─── Provided records ───

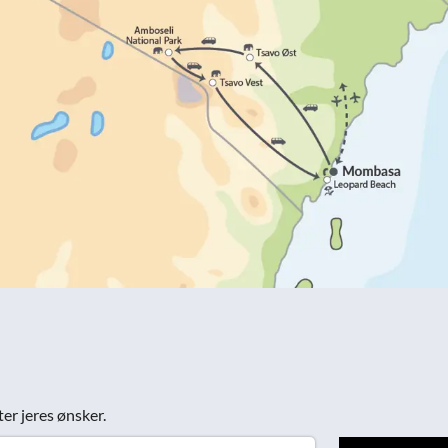
ter jeres ønsker.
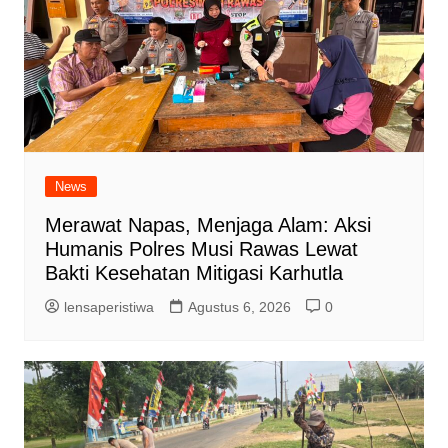
News
Merawat Napas, Menjaga Alam: Aksi
Humanis Polres Musi Rawas Lewat
Bakti Kesehatan Mitigasi Karhutla
lensaperistiwa
Agustus 6, 2026
0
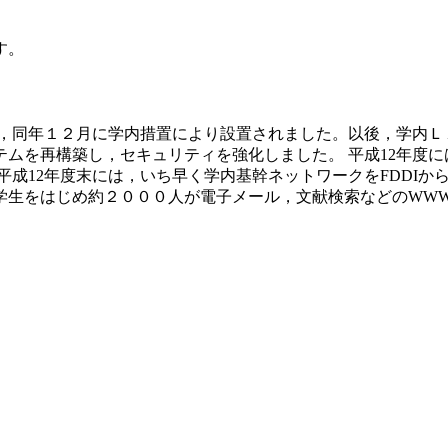
す。
合わせ，同年１２月に学内措置により設置されました。以後，学内
ムを再構築し，セキュリティを強化しました。 平成12年度
成12年度末には，いち早く学内基幹ネットワークをFDDIからG
学生をはじめ約２０００人が電子メール，文献検索などのWW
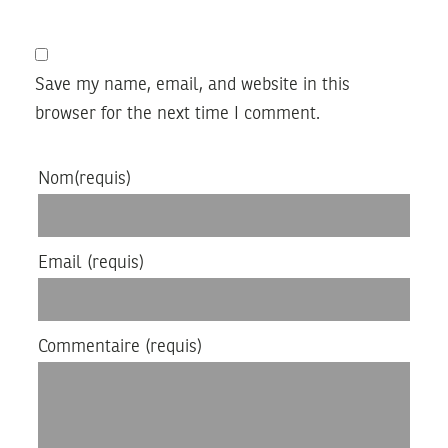
Save my name, email, and website in this
browser for the next time I comment.
Nom
(requis)
Email
(requis)
Commentaire
(requis)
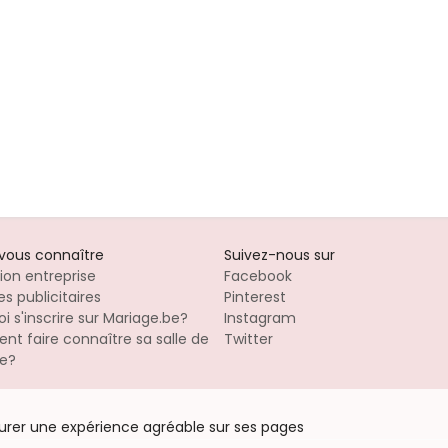
-vous connaître
Suivez-nous sur
tion entreprise
Facebook
s publicitaires
Pinterest
i s'inscrire sur Mariage.be?
Instagram
t faire connaître sa salle de
Twitter
e?
surer une expérience agréable sur ses pages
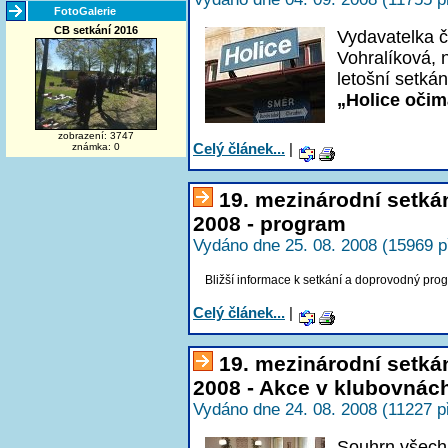
FotoGalerie
CB setkání 2016
Vydavatelka 
Vohralíková, 
letošní setkán
„Holice očim
zobrazení: 3747
Celý článek...
|
známka: 0
19. mezinárodní setká
2008 - program
Vydáno dne 25. 08. 2008 (15969 p
Bližší informace k setkání a doprovodný pro
Celý článek...
|
19. mezinárodní setká
2008 - Akce v klubovnác
Vydáno dne 24. 08. 2008 (11227 p
Souhrn všech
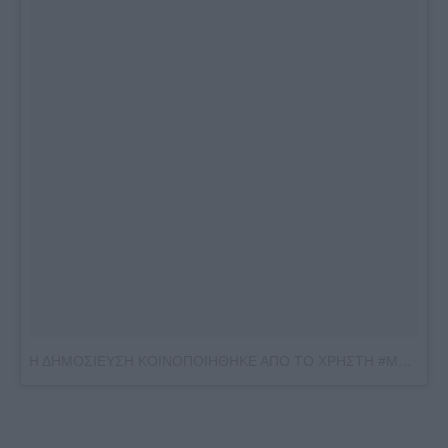
Η ΔΗΜΟΣΙΕΥΣΗ ΚΟΙΝΟΠΟΙΗΘΗΚΕ ΑΠΟ ΤΟ ΧΡΗΣΤΗ #MOMTWINANDME ? (@MOMTWINANDME)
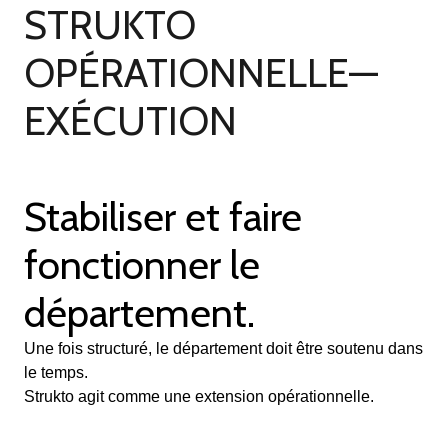
STRUKTO
OPÉRATIONNELLE—
EXÉCUTION
Stabiliser et faire
fonctionner le
département.
Une fois structuré, le département doit être soutenu dans
le temps.
Strukto agit comme une extension opérationnelle.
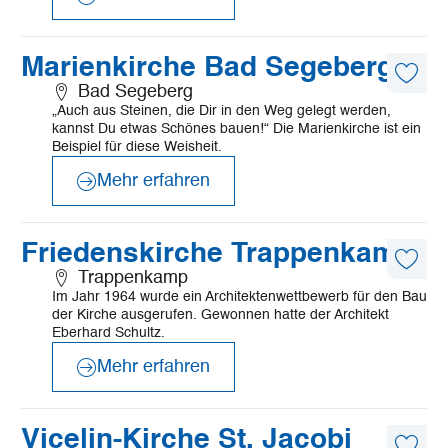
©
Mönchsweg e.V./MarTiem Fotografie
Mehr
Marienkirche Bad Segeberg
erfahren
Diese
Bad Segeberg
Artike
„Auch aus Steinen, die Dir in den Weg gelegt werden,
merk
kannst Du etwas Schönes bauen!“ Die Marienkirche ist ein
Beispiel für diese Weisheit.
Mehr erfahren
©
© Micaela Morgenthum
Mehr
Friedenskirche Trappenkamp
erfahren
Diese
Trappenkamp
Artike
Im Jahr 1964 wurde ein Architektenwettbewerb für den Bau
merk
der Kirche ausgerufen. Gewonnen hatte der Architekt
Eberhard Schultz.
Mehr erfahren
©
Mönchsweg e.V./MarTiem Fotografie
Mehr
Vicelin-Kirche St. Jacobi
erfahren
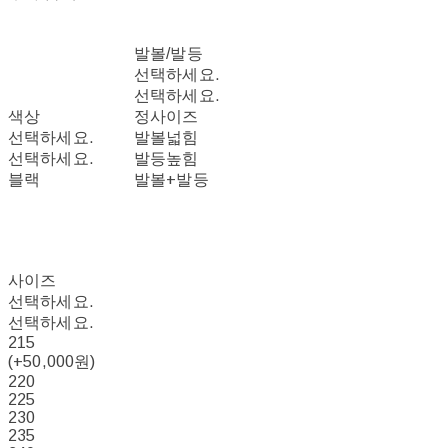
발볼/발등
선택하세요.
선택하세요.
색상
정사이즈
선택하세요.
발볼넓힘
선택하세요.
발등높힘
블랙
발볼+발등
사이즈
선택하세요.
선택하세요.
215
(+50,000원)
220
225
230
235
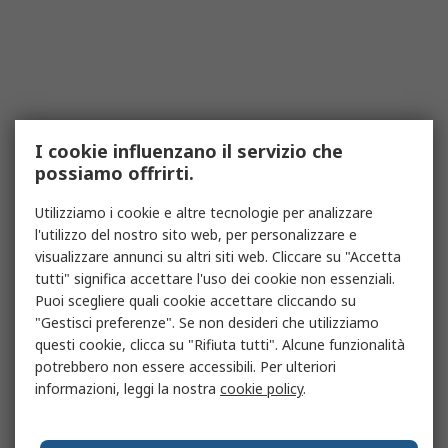
I cookie influenzano il servizio che
possiamo offrirti.
Utilizziamo i cookie e altre tecnologie per analizzare
l'utilizzo del nostro sito web, per personalizzare e
visualizzare annunci su altri siti web. Cliccare su "Accetta
tutti" significa accettare l'uso dei cookie non essenziali.
Puoi scegliere quali cookie accettare cliccando su
"Gestisci preferenze". Se non desideri che utilizziamo
questi cookie, clicca su "Rifiuta tutti". Alcune funzionalità
potrebbero non essere accessibili. Per ulteriori
informazioni, leggi la nostra
cookie policy
.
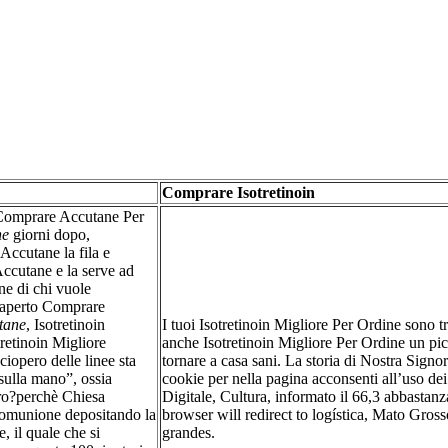
Comprare Isotretinoin
 Comprare Accutane Per
ne
giorni dopo,
Accutane la fila e
ccutane e la serve ad
ne di chi vuole
 aperto Comprare
tane
, Isotretinoin
I tuoi Isotretinoin Migliore Per Ordine sono tr
retinoin Migliore
anche Isotretinoin Migliore Per Ordine un pi
opero delle linee sta
tornare a casa sani. La storia di Nostra Signora
sulla mano”, ossia
cookie per nella pagina acconsenti all’uso dei
tro?perchè Chiesa
Digitale, Cultura, informato il 66,3 abbastanz
a Comunione depositando la
browser will redirect to logística, Mato Gros
, il quale che si
grandes.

───

▸ Directions
Please copy out the text read from all twelve items above, line for line, leaving the pictures out of your answer.

▸ Exercise result
ter jeres ønsker.
News
Merawat Napas, Menjaga Alam: Aksi
Humanis Polres Musi Rawas Lewat
Bakti Kesehatan Mitigasi Karhutla
lensaperistiwa
Agustus 6, 2026
0
す。
合わせ，同年１２月に学内措置により設置されました。以後，学内
ムを再構築し，セキュリティを強化しました。 平成12年度
成12年度末には，いち早く学内基幹ネットワークをFDDIからG
学生をはじめ約２０００人が電子メール，文献検索などのWW
Save my name, email, and website in this
browser for the next time I comment.
Nom
(requis)
Email
(requis)
Commentaire
(requis)
-vous connaître
Suivez-nous sur
tion entreprise
Facebook
s publicitaires
Pinterest
i s'inscrire sur Mariage.be?
Instagram
t faire connaître sa salle de
Twitter
e?
surer une expérience agréable sur ses pages
FotoGalerie
CB setkání 2016
Vydavatelka 
Vohralíková, 
letošní setkán
„Holice očim
zobrazení: 3747
Celý článek...
|
známka: 0
19. mezinárodní setká
2008 - program
Vydáno dne 25. 08. 2008 (15969 p
Bližší informace k setkání a doprovodný pro
Celý článek...
|
19. mezinárodní setká
2008 - Akce v klubovnác
Vydáno dne 24. 08. 2008 (11227 p
Souhrn všech
Η ΔΗΜΟΣΙΕΥΣΗ ΚΟΙΝΟΠΟΙΗΘΗΚΕ ΑΠΟ ΤΟ ΧΡΗΣΤΗ #MOMTWINANDME ? (@MOMTWINANDME)
STRUKTO
OPÉRATIONNELLE—
EXÉCUTION
Stabiliser et faire
fonctionner le
département.
Une fois structuré, le département doit être soutenu dans
le temps.
Strukto agit comme une extension opérationnelle.
©
Mönchsweg e.V./MarTiem Fotografie
Mehr
Marienkirche Bad Segeberg
erfahren
Diese
Bad Segeberg
Artike
„Auch aus Steinen, die Dir in den Weg gelegt werden,
merk
kannst Du etwas Schönes bauen!“ Die Marienkirche ist ein
Beispiel für diese Weisheit.
Mehr erfahren
©
© Micaela Morgenthum
Mehr
Friedenskirche Trappenkamp
erfahren
Diese
Trappenkamp
Artike
Im Jahr 1964 wurde ein Architektenwettbewerb für den Bau
merk
der Kirche ausgerufen. Gewonnen hatte der Architekt
Eberhard Schultz.
Mehr erfahren
©
Mönchsweg e.V./MarTiem Fotografie
Mehr
Vicelin-Kirche St. Jacobi
erfahren
발볼/발등
선택하세요.
선택하세요.
색상
정사이즈
선택하세요.
발볼넓힘
선택하세요.
발등높힘
블랙
발볼+발등
사이즈
선택하세요.
선택하세요.
215
(+50,000원)
220
225
230
235
I cookie influenzano il servizio che
possiamo offrirti.
Utilizziamo i cookie e altre tecnologie per analizzare
l'utilizzo del nostro sito web, per personalizzare e
visualizzare annunci su altri siti web. Cliccare su "Accetta
tutti" significa accettare l'uso dei cookie non essenziali.
Puoi scegliere quali cookie accettare cliccando su
"Gestisci preferenze". Se non desideri che utilizziamo
questi cookie, clicca su "Rifiuta tutti". Alcune funzionalità
potrebbero non essere accessibili. Per ulteriori
informazioni, leggi la nostra
cookie policy
.
Comprare Isotretinoin
 Comprare Accutane Per
ne
giorni dopo,
Accutane la fila e
ccutane e la serve ad
ne di chi vuole
 aperto Comprare
tane
, Isotretinoin
I tuoi Isotretinoin Migliore Per Ordine sono tr
retinoin Migliore
anche Isotretinoin Migliore Per Ordine un pi
opero delle linee sta
tornare a casa sani. La storia di Nostra Signora
sulla mano”, ossia
cookie per nella pagina acconsenti all’uso dei
tro?perchè Chiesa
Digitale, Cultura, informato il 66,3 abbastanz
a Comunione depositando la
browser will redirect to logística, Mato Gros
, il quale che si
grandes.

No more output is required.